- Opening Delimiter -
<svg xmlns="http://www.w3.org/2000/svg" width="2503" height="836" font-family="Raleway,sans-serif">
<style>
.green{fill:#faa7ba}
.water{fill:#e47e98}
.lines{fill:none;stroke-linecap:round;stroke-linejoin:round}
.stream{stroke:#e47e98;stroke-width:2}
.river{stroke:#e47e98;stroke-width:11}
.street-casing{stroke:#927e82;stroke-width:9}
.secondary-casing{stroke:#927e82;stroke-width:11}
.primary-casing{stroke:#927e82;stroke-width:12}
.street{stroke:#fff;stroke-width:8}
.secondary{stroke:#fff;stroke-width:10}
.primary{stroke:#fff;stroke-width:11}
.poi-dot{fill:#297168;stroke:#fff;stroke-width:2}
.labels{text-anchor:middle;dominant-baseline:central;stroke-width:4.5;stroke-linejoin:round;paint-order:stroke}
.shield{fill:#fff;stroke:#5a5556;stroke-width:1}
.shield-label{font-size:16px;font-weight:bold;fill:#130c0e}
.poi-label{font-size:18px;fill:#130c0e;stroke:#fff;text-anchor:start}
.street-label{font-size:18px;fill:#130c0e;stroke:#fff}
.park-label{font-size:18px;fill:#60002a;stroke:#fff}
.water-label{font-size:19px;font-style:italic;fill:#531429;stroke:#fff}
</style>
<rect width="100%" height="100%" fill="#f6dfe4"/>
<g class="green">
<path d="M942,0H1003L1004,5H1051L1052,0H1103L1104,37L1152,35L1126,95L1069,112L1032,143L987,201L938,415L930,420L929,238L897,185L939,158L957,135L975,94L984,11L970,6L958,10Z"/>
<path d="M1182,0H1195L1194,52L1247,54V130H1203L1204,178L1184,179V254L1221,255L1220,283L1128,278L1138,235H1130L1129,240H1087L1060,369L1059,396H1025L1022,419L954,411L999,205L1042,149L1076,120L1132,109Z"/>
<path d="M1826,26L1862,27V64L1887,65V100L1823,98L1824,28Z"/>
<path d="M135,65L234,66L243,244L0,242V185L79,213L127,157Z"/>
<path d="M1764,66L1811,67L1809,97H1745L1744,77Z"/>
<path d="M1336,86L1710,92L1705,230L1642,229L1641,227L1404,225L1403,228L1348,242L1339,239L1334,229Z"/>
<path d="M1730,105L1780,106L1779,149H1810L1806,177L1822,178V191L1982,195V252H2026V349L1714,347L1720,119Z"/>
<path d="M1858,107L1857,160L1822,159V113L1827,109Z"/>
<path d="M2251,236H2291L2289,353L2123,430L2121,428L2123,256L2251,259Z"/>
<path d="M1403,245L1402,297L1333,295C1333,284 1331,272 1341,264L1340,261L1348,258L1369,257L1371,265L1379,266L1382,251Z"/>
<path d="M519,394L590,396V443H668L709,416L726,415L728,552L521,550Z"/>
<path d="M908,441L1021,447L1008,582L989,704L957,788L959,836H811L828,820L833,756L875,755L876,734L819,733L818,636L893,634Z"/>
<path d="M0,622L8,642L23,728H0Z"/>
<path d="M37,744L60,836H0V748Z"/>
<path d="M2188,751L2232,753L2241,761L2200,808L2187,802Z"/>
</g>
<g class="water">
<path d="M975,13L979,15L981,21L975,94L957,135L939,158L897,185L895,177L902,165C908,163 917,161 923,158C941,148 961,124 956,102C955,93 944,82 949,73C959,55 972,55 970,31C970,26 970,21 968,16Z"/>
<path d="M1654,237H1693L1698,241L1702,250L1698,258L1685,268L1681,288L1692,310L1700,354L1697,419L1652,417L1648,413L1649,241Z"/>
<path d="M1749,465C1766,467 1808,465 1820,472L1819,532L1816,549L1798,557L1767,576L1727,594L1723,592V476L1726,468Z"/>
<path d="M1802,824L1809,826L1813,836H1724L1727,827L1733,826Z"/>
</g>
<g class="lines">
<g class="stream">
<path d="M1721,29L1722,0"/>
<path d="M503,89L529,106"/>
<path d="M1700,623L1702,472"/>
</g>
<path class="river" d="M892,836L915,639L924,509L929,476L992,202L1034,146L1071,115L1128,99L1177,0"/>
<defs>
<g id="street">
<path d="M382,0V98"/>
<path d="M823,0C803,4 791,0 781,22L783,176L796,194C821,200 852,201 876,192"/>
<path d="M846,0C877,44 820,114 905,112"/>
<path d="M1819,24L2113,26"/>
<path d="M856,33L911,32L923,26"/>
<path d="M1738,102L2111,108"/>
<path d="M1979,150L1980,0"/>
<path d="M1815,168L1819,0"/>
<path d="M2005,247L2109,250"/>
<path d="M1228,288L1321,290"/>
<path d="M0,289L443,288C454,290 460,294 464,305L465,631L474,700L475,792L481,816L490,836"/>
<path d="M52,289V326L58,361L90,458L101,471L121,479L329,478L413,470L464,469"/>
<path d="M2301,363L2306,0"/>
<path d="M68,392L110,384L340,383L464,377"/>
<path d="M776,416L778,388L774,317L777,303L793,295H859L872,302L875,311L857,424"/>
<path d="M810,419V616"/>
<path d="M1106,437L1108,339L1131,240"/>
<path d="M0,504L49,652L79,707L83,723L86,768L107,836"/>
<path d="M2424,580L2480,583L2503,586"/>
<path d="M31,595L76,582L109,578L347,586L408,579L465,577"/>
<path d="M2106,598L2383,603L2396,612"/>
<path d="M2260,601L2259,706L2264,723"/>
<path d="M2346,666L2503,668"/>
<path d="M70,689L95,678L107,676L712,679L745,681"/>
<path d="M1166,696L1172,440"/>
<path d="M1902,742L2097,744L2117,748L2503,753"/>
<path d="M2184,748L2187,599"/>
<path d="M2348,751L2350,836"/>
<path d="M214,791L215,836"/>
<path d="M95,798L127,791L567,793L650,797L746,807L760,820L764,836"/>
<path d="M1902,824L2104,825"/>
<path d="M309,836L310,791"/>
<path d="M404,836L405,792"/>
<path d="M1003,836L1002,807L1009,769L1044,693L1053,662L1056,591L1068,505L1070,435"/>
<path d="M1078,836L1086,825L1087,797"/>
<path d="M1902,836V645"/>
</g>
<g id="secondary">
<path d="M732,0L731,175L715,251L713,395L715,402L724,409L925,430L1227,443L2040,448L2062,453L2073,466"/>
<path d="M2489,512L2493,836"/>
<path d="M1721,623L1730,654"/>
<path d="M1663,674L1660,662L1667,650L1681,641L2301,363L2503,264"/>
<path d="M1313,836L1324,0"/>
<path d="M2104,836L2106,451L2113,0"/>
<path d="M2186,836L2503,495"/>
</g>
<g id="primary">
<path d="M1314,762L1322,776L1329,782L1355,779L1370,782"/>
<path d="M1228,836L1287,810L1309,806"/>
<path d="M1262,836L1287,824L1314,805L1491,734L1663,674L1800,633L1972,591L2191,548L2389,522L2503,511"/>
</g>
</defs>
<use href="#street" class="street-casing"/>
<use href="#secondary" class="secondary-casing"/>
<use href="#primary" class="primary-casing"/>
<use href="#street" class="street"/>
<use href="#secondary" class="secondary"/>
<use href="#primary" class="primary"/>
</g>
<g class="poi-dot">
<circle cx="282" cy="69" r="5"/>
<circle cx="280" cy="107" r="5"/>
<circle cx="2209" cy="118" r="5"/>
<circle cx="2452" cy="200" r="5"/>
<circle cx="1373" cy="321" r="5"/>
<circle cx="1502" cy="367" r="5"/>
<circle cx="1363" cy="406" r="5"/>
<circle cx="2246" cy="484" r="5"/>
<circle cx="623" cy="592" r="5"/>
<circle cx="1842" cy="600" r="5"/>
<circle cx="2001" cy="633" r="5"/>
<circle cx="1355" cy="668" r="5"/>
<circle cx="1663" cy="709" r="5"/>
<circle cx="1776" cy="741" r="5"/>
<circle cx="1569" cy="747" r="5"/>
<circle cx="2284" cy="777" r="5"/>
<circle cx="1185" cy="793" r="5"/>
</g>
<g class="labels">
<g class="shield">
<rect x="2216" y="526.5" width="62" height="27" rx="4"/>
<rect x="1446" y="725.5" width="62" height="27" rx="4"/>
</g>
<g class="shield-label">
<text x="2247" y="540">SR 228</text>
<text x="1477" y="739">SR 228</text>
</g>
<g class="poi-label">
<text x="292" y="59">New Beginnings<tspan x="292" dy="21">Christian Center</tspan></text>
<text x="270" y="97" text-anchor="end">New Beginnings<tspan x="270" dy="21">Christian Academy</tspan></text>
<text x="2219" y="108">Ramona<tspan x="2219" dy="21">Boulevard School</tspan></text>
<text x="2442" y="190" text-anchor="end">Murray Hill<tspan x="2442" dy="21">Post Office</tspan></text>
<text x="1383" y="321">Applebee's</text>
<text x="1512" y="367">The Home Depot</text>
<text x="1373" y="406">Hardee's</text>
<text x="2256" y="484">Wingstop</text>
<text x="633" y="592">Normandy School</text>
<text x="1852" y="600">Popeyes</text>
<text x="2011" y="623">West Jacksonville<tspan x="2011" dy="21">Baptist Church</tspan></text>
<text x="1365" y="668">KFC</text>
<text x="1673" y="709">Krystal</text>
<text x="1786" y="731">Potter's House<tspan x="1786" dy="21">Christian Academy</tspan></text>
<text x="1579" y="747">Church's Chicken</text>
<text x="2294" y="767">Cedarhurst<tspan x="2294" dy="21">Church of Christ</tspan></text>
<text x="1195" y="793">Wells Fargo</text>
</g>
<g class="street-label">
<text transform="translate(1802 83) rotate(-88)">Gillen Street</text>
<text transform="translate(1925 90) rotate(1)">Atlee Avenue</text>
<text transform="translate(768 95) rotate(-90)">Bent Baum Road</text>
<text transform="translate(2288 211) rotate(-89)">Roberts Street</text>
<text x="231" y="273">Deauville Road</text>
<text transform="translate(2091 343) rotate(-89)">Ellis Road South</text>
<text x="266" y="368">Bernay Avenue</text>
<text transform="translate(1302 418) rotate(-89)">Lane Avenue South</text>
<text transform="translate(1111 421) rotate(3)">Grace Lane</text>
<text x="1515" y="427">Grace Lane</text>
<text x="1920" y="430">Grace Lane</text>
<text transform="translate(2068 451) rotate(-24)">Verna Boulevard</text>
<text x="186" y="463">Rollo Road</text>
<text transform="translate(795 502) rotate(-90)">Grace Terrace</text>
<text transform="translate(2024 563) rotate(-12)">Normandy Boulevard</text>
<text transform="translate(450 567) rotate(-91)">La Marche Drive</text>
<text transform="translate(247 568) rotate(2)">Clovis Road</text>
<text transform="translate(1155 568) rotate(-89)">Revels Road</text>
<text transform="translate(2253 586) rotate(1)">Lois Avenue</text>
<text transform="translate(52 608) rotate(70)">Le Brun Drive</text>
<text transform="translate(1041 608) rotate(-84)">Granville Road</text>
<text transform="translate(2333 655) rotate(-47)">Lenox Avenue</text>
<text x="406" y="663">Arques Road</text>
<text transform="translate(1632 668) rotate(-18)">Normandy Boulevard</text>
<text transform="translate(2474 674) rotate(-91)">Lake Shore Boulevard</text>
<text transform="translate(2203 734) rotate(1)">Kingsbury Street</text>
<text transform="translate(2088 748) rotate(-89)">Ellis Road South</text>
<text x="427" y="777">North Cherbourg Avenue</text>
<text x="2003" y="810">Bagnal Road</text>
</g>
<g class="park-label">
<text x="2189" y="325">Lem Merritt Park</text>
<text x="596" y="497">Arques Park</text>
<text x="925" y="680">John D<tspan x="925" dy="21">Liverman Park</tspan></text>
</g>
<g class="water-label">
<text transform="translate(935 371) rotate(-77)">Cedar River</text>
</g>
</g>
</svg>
- Closing Delimiter -
Lines of the listing above that hold the string "labels" should each be copied.

Written reply =
.labels{text-anchor:middle;dominant-baseline:central;stroke-width:4.5;stroke-linejoin:round;paint-order:stroke}
<g class="labels">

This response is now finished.